**EXERCISE OBJECTIVE**. Copy every line of text from the listing below word for word, and leave the pictures out of your answer.

**DATASET RECORDS**.

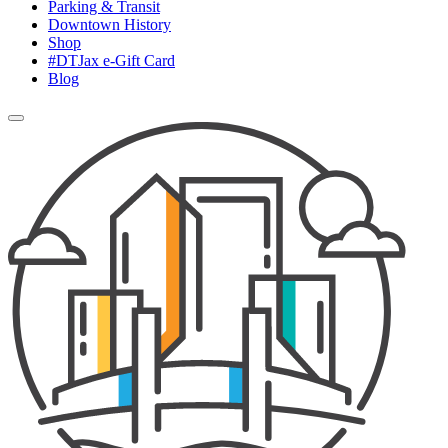
Parking & Transit
Downtown History
Shop
#DTJax e-Gift Card
Blog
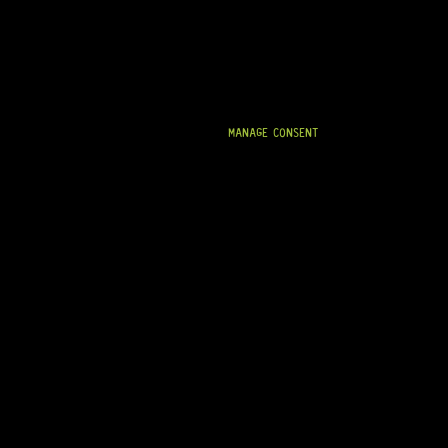
MANAGE CONSENT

**EXERCISE RESPONSE**.
Parking & Transit
Downtown History
Shop
#DTJax e-Gift Card
Blog
MANAGE CONSENT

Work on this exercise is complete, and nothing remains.